WordPress robots.txt Is Blocking Your Pages from Google — Here’s How to Audit and Fix It
- WP SEO Pack
- 0
- Posted on
One misconfigured line in your robots.txt file can silently de-index your entire WordPress site from Google. No warnings. No error messages. Your site just quietly disappears from search results while you sit there wondering why your traffic dropped off a cliff. Robots.txt misconfigurations are the kind of SEO disaster that can take months to notice and weeks to recover from. Let’s talk about how to get this right.
What robots.txt Actually Does (And What It Doesn’t)
Your robots.txt file lives at yoursite.com/robots.txt and is one of the first things Googlebot requests when it visits your site. It contains directives that tell crawlers which parts of your site they’re allowed to access and which they should skip. The key word here is “allowed” — robots.txt is not a security mechanism. It doesn’t prevent pages from being indexed if those pages have external links pointing to them. It just tells well-behaved bots not to crawl certain paths.
The most catastrophic mistake you can make is the one that’s embarrassingly easy: accidentally disallowing everything. The offending code looks like this: Disallow: / — that single forward slash tells all crawlers to avoid your entire site. This setting can end up in your live robots.txt if you copy-paste a staging site configuration without checking it, or if a plugin generates an overaggressive robots.txt without your knowledge.
How WordPress Handles robots.txt
WordPress generates a virtual robots.txt file by default. If there’s no physical robots.txt file in your root directory, WordPress intercepts requests to that URL and generates one on the fly. This default file allows all crawlers to access all content, with a single exception: the /wp-admin/ directory, which is correctly excluded from crawling.
The problem arises when you have a physical robots.txt file in your root directory that overrides the WordPress-generated one, or when a plugin — like an SEO plugin or a security plugin — generates its own robots.txt rules that conflict with your intentions. Check your site’s root directory via FTP or your hosting file manager right now. If there’s a robots.txt file there, open it and read every line.
The Search Engine Visibility Setting: The Silent Killer
WordPress has a built-in setting that adds a noindex header to every page on your site. It’s located at Settings > Reading > “Discourage search engines from indexing this site.” This checkbox is often accidentally left enabled on sites that were initially set up on a staging environment. It’s meant to keep your site out of search results while you’re building it, but it’s also an absolute disaster if you forget to uncheck it before launch.

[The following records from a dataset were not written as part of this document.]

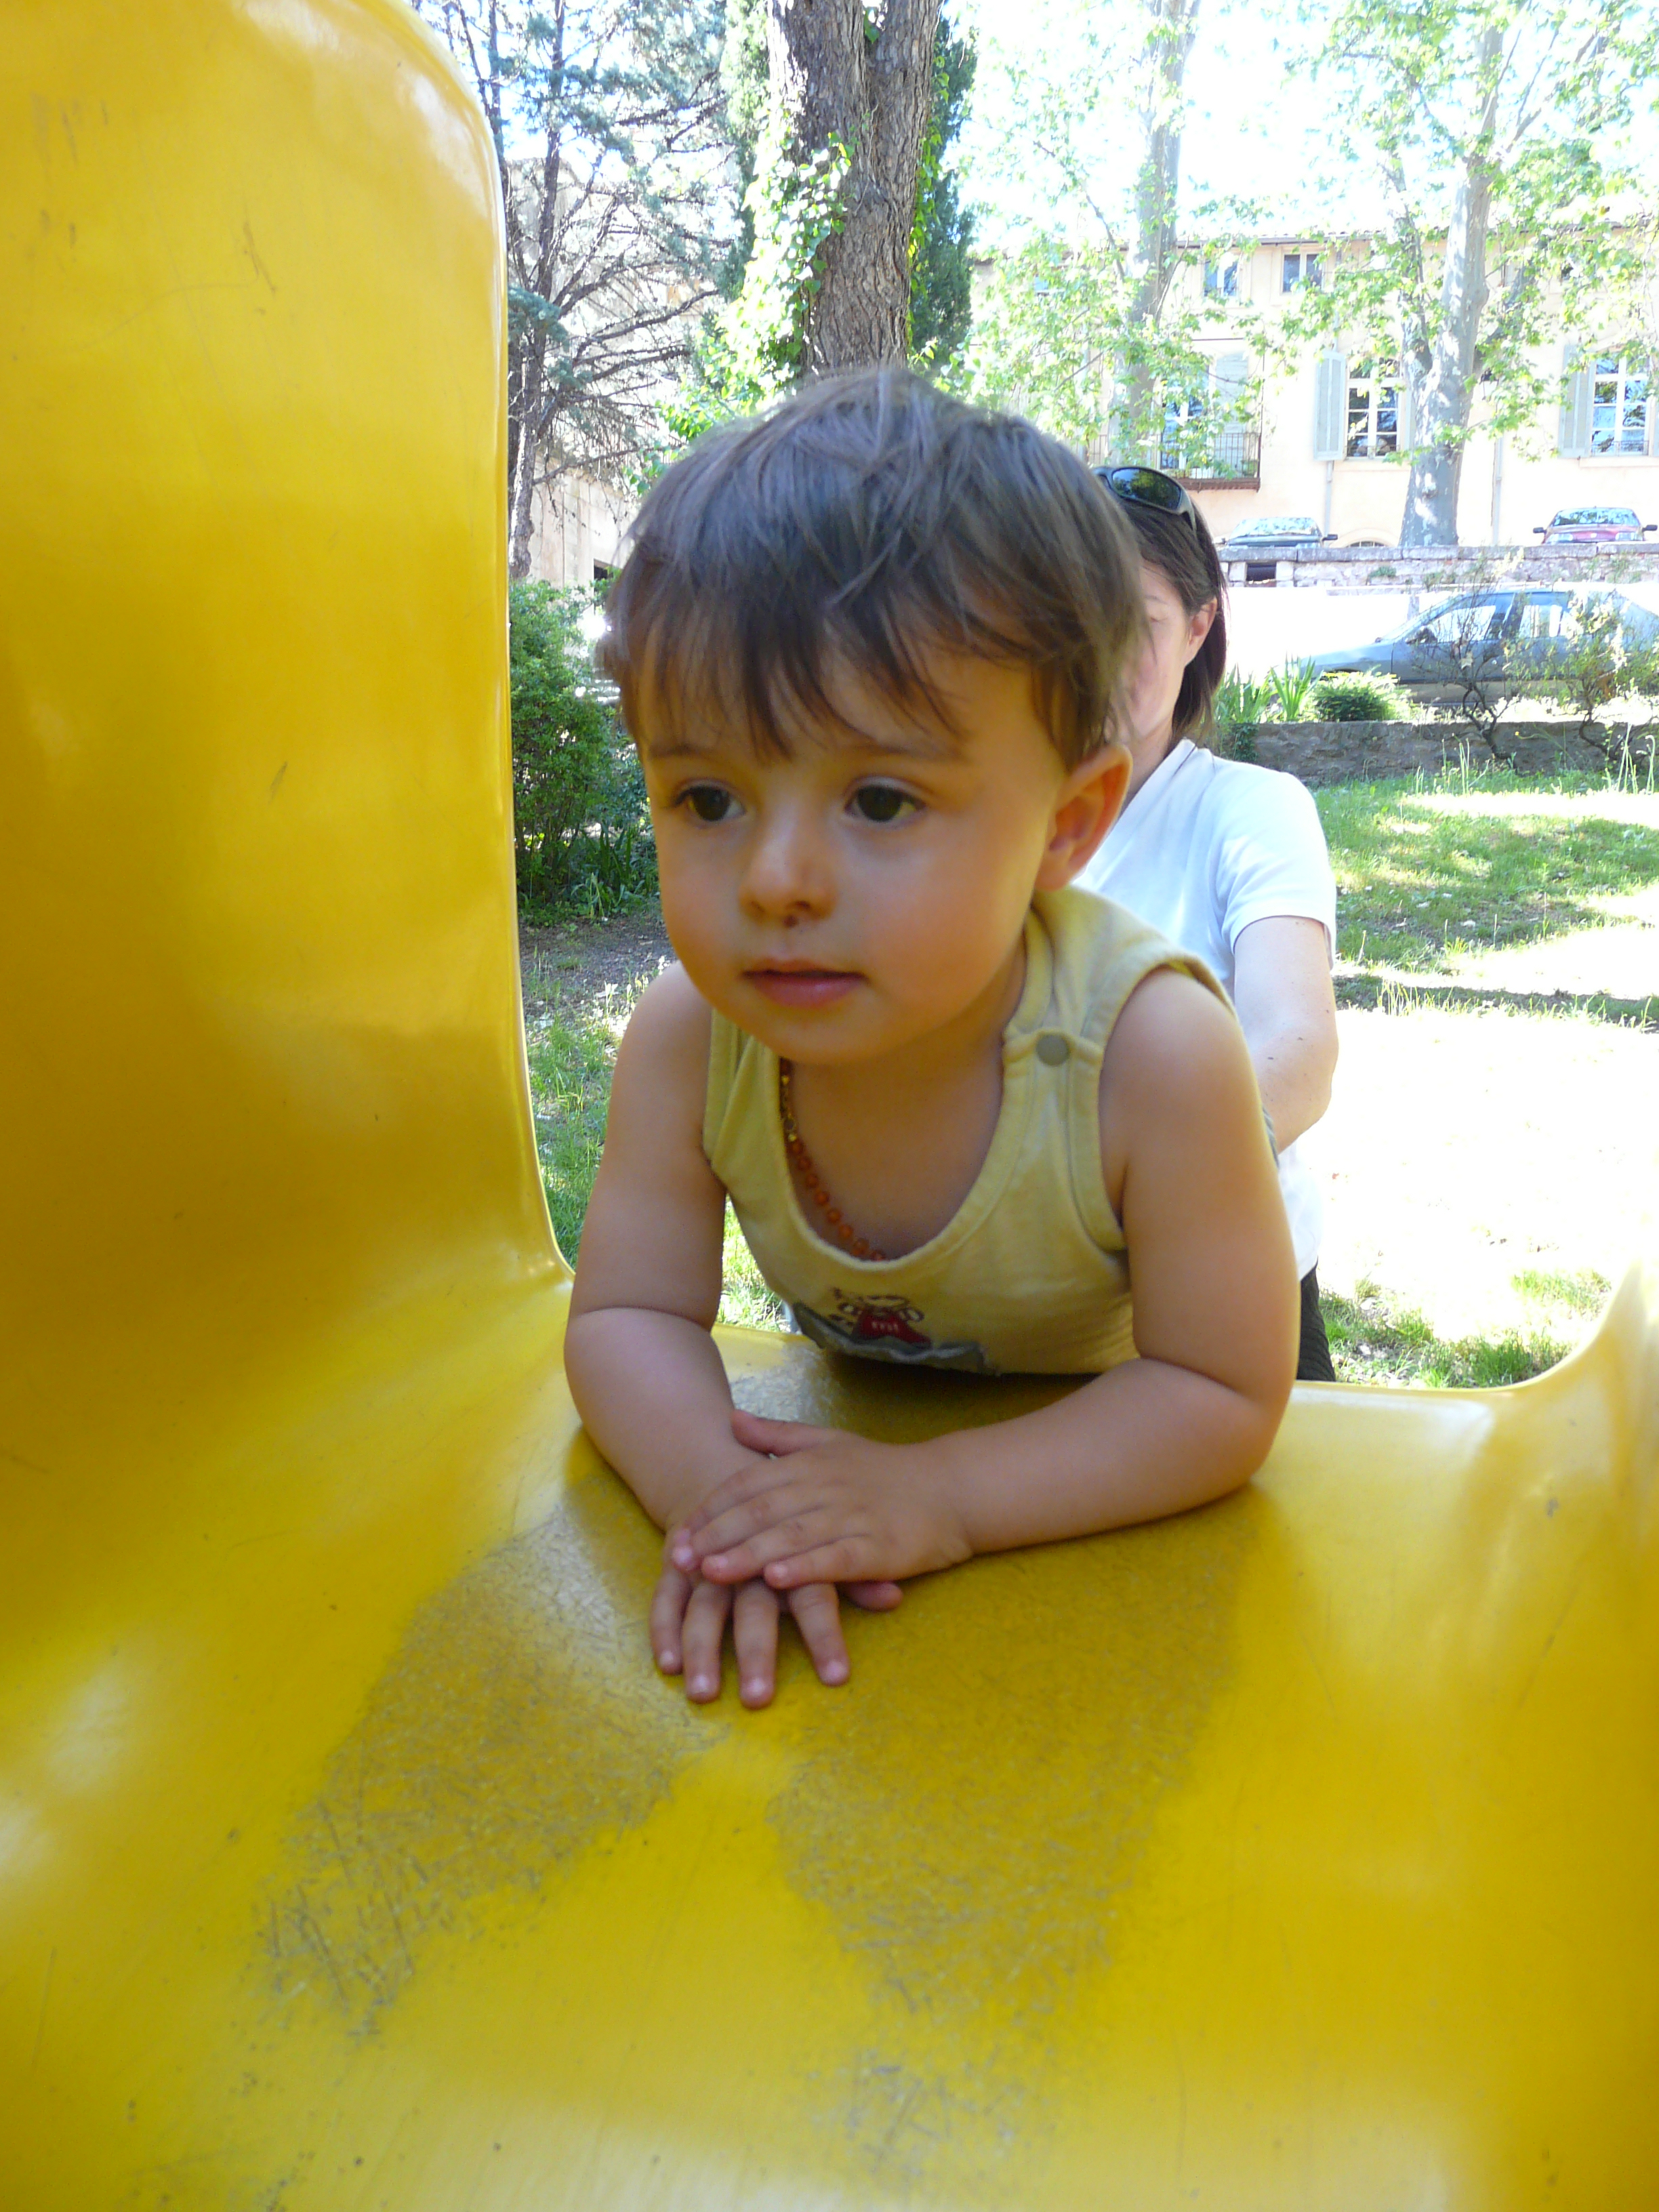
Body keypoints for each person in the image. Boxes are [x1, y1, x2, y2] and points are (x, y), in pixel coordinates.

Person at [565, 371, 1297, 1711]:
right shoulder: (691, 1041)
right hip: (861, 1514)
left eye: (882, 801)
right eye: (709, 797)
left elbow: (1219, 1390)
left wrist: (942, 1495)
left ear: (1067, 827)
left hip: (1101, 1557)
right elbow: (626, 1314)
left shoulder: (1152, 1056)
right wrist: (730, 1509)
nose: (777, 879)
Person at [1081, 466, 1340, 1381]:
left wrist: (1135, 1182)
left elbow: (1297, 1045)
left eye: (1136, 623)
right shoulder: (969, 818)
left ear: (1198, 628)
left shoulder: (1253, 810)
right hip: (1016, 1311)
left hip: (1230, 1298)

When this setting is enabled, WordPress adds the following to your robots.txt: Disallow: /. It also adds a noindex header to every page. Either one of these would be enough to tank your rankings. Both together is a complete catastrophe. Check this setting right now if you haven’t launched your site recently.
What Should Actually Be in Your robots.txt
For most WordPress sites, a clean robots.txt is minimal. You want to block crawlers from your admin areas, your login pages, and your feed if you don’t want those indexed. You do not want to block crawlers from /wp-content/uploads/, because that’s where your images live, and Google needs to crawl them to understand your page content.
A sensible baseline looks like this: Allow all user agents to crawl everything, then add specific disallow rules for /wp-admin/, /wp-login.php, and /xmlrpc.php. Add a Sitemap: line pointing to your sitemap index URL. That’s it. Anything more complicated than this should be deliberately chosen, not accidentally inherited from a template you found on Stack Overflow three years ago.
Auditing and Monitoring Your robots.txt
Google Search Console has a robots.txt tester built into the Legacy Tools section. Use it. Test specific URLs against your robots.txt to confirm crawlers can access the pages you want indexed. Also check the Coverage report in Search Console for any URLs blocked by robots.txt that shouldn’t be.
Set a calendar reminder to check your robots.txt after every major plugin update or site migration. Plugin updates can regenerate your robots.txt with new directives. Site migrations almost always introduce robots.txt problems, usually because the staging configuration gets promoted to production without review. Treat your robots.txt like the critical infrastructure document it is, and you’ll avoid one of the most common — and most damaging — WordPress SEO mistakes out there.